Start of TASK DATA

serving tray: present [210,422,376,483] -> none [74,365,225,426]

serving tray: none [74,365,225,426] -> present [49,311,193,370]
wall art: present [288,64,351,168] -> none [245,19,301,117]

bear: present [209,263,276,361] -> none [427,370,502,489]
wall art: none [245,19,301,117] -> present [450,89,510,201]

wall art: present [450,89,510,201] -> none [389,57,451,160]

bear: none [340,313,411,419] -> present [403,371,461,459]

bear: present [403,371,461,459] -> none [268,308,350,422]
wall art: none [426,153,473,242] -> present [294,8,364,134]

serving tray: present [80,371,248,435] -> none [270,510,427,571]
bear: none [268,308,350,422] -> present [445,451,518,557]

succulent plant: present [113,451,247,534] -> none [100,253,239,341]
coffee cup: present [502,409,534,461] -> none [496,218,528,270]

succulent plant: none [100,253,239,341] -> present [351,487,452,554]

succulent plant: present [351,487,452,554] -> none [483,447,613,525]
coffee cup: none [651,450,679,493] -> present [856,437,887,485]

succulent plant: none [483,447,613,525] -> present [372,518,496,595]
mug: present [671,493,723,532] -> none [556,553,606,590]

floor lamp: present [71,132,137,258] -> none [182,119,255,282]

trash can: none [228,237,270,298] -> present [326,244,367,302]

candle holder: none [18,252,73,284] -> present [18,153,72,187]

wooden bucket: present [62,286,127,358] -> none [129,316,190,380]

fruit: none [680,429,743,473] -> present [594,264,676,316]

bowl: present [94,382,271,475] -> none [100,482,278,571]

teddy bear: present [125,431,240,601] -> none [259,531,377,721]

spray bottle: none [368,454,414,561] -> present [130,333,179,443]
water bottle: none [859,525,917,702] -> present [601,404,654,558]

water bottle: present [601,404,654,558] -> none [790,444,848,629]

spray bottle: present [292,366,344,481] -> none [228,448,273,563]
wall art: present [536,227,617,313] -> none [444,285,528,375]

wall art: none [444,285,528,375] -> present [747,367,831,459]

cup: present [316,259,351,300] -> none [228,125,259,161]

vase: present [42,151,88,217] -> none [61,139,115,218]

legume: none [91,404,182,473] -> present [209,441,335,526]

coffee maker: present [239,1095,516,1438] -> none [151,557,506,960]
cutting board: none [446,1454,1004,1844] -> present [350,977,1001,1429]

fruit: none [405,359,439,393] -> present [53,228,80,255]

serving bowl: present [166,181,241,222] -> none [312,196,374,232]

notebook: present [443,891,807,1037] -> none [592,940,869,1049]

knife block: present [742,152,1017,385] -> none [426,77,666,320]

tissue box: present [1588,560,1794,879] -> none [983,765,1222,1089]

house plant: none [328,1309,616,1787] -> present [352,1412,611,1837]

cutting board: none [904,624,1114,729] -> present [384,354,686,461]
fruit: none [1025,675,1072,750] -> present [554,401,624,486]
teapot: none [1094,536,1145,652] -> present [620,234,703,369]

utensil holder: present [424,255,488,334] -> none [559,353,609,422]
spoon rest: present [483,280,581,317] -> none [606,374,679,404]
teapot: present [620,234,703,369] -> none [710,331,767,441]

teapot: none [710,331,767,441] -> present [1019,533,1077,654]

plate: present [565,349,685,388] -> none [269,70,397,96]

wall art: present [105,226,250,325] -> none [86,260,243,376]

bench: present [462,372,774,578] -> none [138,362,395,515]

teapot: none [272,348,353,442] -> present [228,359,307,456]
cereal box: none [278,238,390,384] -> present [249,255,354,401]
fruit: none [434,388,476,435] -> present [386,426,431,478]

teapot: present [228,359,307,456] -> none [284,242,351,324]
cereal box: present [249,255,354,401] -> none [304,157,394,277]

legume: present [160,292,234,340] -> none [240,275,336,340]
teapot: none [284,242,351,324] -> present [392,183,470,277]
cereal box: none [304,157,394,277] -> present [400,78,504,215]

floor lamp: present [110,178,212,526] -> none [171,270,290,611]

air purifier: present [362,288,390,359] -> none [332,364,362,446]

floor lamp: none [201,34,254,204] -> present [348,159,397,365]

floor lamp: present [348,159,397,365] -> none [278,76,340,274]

End of TASK DATA

▸ **WORK REQUEST**
Go through the entries and repeat each one exactly.

▸ **RESPONSE TO THIS TASK**
serving tray: present [210,422,376,483] -> none [74,365,225,426]

serving tray: none [74,365,225,426] -> present [49,311,193,370]
wall art: present [288,64,351,168] -> none [245,19,301,117]

bear: present [209,263,276,361] -> none [427,370,502,489]
wall art: none [245,19,301,117] -> present [450,89,510,201]

wall art: present [450,89,510,201] -> none [389,57,451,160]

bear: none [340,313,411,419] -> present [403,371,461,459]

bear: present [403,371,461,459] -> none [268,308,350,422]
wall art: none [426,153,473,242] -> present [294,8,364,134]

serving tray: present [80,371,248,435] -> none [270,510,427,571]
bear: none [268,308,350,422] -> present [445,451,518,557]

succulent plant: present [113,451,247,534] -> none [100,253,239,341]
coffee cup: present [502,409,534,461] -> none [496,218,528,270]

succulent plant: none [100,253,239,341] -> present [351,487,452,554]

succulent plant: present [351,487,452,554] -> none [483,447,613,525]
coffee cup: none [651,450,679,493] -> present [856,437,887,485]

succulent plant: none [483,447,613,525] -> present [372,518,496,595]
mug: present [671,493,723,532] -> none [556,553,606,590]

floor lamp: present [71,132,137,258] -> none [182,119,255,282]

trash can: none [228,237,270,298] -> present [326,244,367,302]

candle holder: none [18,252,73,284] -> present [18,153,72,187]

wooden bucket: present [62,286,127,358] -> none [129,316,190,380]

fruit: none [680,429,743,473] -> present [594,264,676,316]

bowl: present [94,382,271,475] -> none [100,482,278,571]

teddy bear: present [125,431,240,601] -> none [259,531,377,721]

spray bottle: none [368,454,414,561] -> present [130,333,179,443]
water bottle: none [859,525,917,702] -> present [601,404,654,558]

water bottle: present [601,404,654,558] -> none [790,444,848,629]

spray bottle: present [292,366,344,481] -> none [228,448,273,563]
wall art: present [536,227,617,313] -> none [444,285,528,375]

wall art: none [444,285,528,375] -> present [747,367,831,459]

cup: present [316,259,351,300] -> none [228,125,259,161]

vase: present [42,151,88,217] -> none [61,139,115,218]

legume: none [91,404,182,473] -> present [209,441,335,526]

coffee maker: present [239,1095,516,1438] -> none [151,557,506,960]
cutting board: none [446,1454,1004,1844] -> present [350,977,1001,1429]

fruit: none [405,359,439,393] -> present [53,228,80,255]

serving bowl: present [166,181,241,222] -> none [312,196,374,232]

notebook: present [443,891,807,1037] -> none [592,940,869,1049]

knife block: present [742,152,1017,385] -> none [426,77,666,320]

tissue box: present [1588,560,1794,879] -> none [983,765,1222,1089]

house plant: none [328,1309,616,1787] -> present [352,1412,611,1837]

cutting board: none [904,624,1114,729] -> present [384,354,686,461]
fruit: none [1025,675,1072,750] -> present [554,401,624,486]
teapot: none [1094,536,1145,652] -> present [620,234,703,369]

utensil holder: present [424,255,488,334] -> none [559,353,609,422]
spoon rest: present [483,280,581,317] -> none [606,374,679,404]
teapot: present [620,234,703,369] -> none [710,331,767,441]

teapot: none [710,331,767,441] -> present [1019,533,1077,654]

plate: present [565,349,685,388] -> none [269,70,397,96]

wall art: present [105,226,250,325] -> none [86,260,243,376]

bench: present [462,372,774,578] -> none [138,362,395,515]

teapot: none [272,348,353,442] -> present [228,359,307,456]
cereal box: none [278,238,390,384] -> present [249,255,354,401]
fruit: none [434,388,476,435] -> present [386,426,431,478]

teapot: present [228,359,307,456] -> none [284,242,351,324]
cereal box: present [249,255,354,401] -> none [304,157,394,277]

legume: present [160,292,234,340] -> none [240,275,336,340]
teapot: none [284,242,351,324] -> present [392,183,470,277]
cereal box: none [304,157,394,277] -> present [400,78,504,215]

floor lamp: present [110,178,212,526] -> none [171,270,290,611]

air purifier: present [362,288,390,359] -> none [332,364,362,446]

floor lamp: none [201,34,254,204] -> present [348,159,397,365]

floor lamp: present [348,159,397,365] -> none [278,76,340,274]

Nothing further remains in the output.